Yeşim Tijen’in cevabı:
Hayat yapılan yanlışlara toslaya toslaya öğreniliyor. O toslamalarla bazılarımız daha dikkatli olmayı, düşünerek hareket etmeyi öğreniyoruz. Yapılanlardan ders almayanlar, hayat ona anlatana, kafasına sokana kadar toslamaya devam ediyor... En iyisi gözler, kalp ve beyin olarak tüm algılarımız açık hayata bakmak, görmek ve anlamaya çalışmak. Sevgili okurum, o kadar genç, hayata karşı o kadar bilinçsizsiniz ki… Hayatın, kadın ya da erkek olmanın toplumca belirlenmiş bazı kuralları vardır. Bu kurallara bizler ‘ahlak’ diyoruz, ’terbiye’ diyoruz ve hala bu terbiyeli davranışları önemsiyoruz. Sizin gibi her yere uzanan, hiperaktif bir kız gördük mü şaşırıyoruz. Sizin bana yazdığınız, benim kırptığım mailinizde aslında sizin ne kadar iyi niyetli ama bir o kadar da bir çok şeyin öğretilmediği bir genç kız olduğunuzu gördüm. Belki size öğrettiler de siz anlamak istemediniz, bilemiyorum. Ben açıklamalarınızdan sizi anlayabildim, uzaktan izleseydim izlenimim sevgilinizin kuzeni, ağabeyi, babası, annesinin düşünceleri gibi olurdu ‘aman oğlum bu kızdan uzak dur’ derdim. Halbuki siz özünde çok da tatlı birisiniz ama terbiyesi olmayan yemek nasıl lezzetsiz olursa, terbiye almamış kadın ya da erkek de hoş bir tat vermez karşısındakine. Terbiye nedir derseniz; sınırlardır, nerede duracağını, nerede susacağını, nerede ne zaman ne yapacağının ölçüsünü bilmek demektir. Terbiye derken, aptal olun, sesinizi kısın demiyorum yanlış anlaşılmasın. Sınırların farkında olun. Bir genç kız birini seviyorsa onun aile bireylerine karşı daha dikkatli olmalı. Hiç tanımadığı insanların numaralarına ulaşıp, onları arayıp ya da mesaj yazıp durmamalı. Bunlar işte sizin sınırlarınızdan biri. Diğerlerini ailenizle daha çok vakit ayırarak, etrafınızdaki insanların davranışlarına bakıp eğriyi doğruyu kendi gözlerinizle fark edebilirsiniz. Hayat size öğretmeden öğrenmek en güzeli çünkü hayat acıtarak öğretir.

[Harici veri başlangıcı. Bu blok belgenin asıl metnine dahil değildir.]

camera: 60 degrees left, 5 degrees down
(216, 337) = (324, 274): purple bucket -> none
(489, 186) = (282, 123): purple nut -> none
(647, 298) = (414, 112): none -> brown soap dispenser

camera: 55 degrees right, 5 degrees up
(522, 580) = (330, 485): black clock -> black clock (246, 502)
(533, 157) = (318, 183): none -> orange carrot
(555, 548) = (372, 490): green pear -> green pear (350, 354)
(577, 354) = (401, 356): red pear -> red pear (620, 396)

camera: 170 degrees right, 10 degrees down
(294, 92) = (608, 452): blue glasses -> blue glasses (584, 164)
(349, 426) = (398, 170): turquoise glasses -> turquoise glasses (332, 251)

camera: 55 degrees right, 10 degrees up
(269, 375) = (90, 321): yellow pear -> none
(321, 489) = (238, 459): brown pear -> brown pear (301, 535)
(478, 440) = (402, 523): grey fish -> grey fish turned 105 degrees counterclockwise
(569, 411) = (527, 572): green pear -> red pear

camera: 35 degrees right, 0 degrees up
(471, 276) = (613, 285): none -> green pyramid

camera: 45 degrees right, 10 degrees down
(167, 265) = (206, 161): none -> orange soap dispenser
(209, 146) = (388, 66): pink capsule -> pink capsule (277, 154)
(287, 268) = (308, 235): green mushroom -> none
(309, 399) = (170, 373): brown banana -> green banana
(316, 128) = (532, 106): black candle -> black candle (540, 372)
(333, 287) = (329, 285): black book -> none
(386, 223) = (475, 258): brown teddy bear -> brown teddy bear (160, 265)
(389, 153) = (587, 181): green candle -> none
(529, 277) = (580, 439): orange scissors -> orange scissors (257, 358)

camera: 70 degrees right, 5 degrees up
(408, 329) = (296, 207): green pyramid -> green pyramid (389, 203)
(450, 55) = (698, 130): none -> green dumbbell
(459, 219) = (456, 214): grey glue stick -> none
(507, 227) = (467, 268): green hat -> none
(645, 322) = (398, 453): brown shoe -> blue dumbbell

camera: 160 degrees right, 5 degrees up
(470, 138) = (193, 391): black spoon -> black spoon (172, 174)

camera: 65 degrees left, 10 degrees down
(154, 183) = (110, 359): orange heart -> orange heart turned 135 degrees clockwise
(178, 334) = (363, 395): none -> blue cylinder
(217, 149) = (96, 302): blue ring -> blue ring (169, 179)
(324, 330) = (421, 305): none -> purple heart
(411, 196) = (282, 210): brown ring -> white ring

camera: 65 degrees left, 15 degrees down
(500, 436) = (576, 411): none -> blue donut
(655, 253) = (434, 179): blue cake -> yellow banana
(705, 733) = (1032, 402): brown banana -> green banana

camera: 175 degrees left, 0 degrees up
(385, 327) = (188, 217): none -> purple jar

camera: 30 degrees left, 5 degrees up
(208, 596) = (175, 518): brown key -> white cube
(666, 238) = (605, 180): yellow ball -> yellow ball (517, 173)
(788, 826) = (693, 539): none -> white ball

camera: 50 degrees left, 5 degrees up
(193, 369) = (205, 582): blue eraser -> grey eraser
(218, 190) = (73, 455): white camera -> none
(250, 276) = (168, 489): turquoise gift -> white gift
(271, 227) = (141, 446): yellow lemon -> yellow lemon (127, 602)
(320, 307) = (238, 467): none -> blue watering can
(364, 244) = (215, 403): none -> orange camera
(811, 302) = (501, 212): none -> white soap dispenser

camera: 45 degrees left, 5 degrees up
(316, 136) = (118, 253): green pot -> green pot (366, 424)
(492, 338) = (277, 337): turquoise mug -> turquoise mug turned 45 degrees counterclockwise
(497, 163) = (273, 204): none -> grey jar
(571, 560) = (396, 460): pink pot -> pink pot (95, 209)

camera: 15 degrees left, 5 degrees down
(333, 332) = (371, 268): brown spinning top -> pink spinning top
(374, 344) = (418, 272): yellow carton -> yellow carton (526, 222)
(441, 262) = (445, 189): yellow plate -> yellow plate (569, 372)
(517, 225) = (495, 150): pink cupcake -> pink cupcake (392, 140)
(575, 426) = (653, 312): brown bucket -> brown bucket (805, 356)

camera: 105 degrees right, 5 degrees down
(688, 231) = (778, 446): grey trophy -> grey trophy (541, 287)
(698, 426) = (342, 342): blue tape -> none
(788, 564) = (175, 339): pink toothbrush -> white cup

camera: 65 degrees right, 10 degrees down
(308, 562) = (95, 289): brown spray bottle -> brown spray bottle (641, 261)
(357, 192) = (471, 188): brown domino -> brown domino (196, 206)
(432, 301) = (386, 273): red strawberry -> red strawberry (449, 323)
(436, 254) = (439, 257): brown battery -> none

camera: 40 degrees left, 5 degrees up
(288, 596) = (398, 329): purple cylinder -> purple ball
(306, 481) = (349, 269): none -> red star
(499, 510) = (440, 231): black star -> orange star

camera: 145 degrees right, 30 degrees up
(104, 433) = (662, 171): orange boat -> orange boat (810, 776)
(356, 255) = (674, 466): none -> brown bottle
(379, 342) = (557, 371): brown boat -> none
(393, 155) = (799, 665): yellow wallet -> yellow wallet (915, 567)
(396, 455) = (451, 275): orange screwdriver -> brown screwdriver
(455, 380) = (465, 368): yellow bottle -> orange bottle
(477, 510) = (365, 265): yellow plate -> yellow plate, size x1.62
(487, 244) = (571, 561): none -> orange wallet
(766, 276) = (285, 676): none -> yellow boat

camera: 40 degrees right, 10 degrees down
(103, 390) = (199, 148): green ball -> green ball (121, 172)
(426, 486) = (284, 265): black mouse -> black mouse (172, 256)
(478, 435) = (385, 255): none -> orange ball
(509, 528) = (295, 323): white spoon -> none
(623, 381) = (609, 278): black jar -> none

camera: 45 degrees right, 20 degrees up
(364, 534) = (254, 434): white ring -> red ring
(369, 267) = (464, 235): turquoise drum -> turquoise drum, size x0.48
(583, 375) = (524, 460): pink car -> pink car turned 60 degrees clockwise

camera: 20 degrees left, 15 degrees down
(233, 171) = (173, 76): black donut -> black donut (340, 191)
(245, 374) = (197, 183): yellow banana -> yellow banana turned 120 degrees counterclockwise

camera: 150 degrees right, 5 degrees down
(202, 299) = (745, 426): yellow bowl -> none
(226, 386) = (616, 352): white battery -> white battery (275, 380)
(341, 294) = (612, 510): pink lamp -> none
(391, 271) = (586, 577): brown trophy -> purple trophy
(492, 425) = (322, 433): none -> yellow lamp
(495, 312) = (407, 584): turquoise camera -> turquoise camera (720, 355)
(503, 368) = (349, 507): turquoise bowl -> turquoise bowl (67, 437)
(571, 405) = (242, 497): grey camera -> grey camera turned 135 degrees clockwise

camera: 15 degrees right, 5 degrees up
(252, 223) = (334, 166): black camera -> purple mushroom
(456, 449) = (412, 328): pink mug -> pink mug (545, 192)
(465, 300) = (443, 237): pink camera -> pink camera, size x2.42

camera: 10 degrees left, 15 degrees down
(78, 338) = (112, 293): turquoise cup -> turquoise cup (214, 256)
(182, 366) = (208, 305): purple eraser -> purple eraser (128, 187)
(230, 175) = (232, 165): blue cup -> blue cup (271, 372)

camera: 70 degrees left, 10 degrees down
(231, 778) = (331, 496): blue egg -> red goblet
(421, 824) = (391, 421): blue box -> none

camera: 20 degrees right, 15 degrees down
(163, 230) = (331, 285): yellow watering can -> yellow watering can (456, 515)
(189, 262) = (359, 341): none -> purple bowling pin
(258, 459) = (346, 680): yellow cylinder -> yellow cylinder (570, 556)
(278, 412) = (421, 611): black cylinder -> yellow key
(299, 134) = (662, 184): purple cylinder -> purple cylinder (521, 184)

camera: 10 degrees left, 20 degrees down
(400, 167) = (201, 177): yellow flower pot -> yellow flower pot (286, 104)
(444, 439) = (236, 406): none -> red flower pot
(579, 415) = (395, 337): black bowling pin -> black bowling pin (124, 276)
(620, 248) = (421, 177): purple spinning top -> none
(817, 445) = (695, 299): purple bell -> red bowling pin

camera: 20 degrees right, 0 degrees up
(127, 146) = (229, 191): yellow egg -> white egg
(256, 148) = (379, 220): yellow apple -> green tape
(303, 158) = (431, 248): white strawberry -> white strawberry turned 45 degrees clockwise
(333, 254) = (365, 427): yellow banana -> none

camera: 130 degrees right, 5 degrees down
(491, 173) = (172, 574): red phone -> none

Kıskandırmak adına yaptığınız davranışlar, bunlar da olmamalı. Kuzeniyle onu kıskandırmaya çalışmak, kuzenine bu fırsatı vermek kıskandırmak adına bile olsa, hoş değil. Sizi kötü duruma düşürür, ahlaksız kişi olarak görülürsünüz. Bunu sizin yaşlarınızdaki genç okurlarım için bilhassa vurguluyorum. Farzı mahal sevgililer, sevgilinin arkadaşlarıyla, akrabalarıyla, kardeşleriyle kıskandırılmamalı. Bunlar çok çok yanlış. Kıskandırmak adına bile olsa yanlış. Bu tip davranışlarla karşınızdakinin size olan güvenini yok edersiniz. Güvenilir biri olmak zordur, emek ister ama tadından da o duygu yenmez. Başınız dik olursunuz her daim. Değerli kadın ya da erkek olmak, verdiğiniz bu emeğe bağlıdır. Ayrıca yine telefonunuzun kontrol edilmesi ve o telefonda başkasından gelen mesajların bulunması, bunlar sizin adınıza iyi bir şey mi? Bu da güvensizlikten belki ilk tanıma evresinde olabilir ama artık 10. ayda bu safhaları geçmiş olmalıydınız. Düşünün, o mesajlaşmaları ne amaçla yaptığınızı, nasıl anlayıp bu yaptıklarınızı kabul edebilir? Aklında soru işaretleriyle kalakalır insan. Bir insanın sevgisini, kıskanması kadar hareketleriyle de ifade eder. Evet kıskanılmak güzel bir şeydir. Hoşa da gider ama bu kıskançlık dediğiniz şey sevgiden duyulmayabilir de. Benim kız arkadaşım başkasına bakamaz, mesajlaşamaz diyerek ben duygusunun çok fazla hissedilmesinden gösterdiği tepki kıskançlık olarak algılanabilir. Bir insanın önce karakter olarak nasıl biri olduğunu anlamaya çalışacaksınız sonra size olan davranışlarındaki anlamı keşfedebilirsiniz. Size değer vermesi, sizinle birlikte olmak için vakit ayırması, sık sık arayıp sorması, sorunlarınıza ortak olması, sizinle ilgili her konuyu düşünüp dikkat etmesi, sizi kollayıp gözetmesi gibi davranışları birer ölçüdür. Bütün bunlar olsa bile birliktelikler biraz da kısmet meselesidir.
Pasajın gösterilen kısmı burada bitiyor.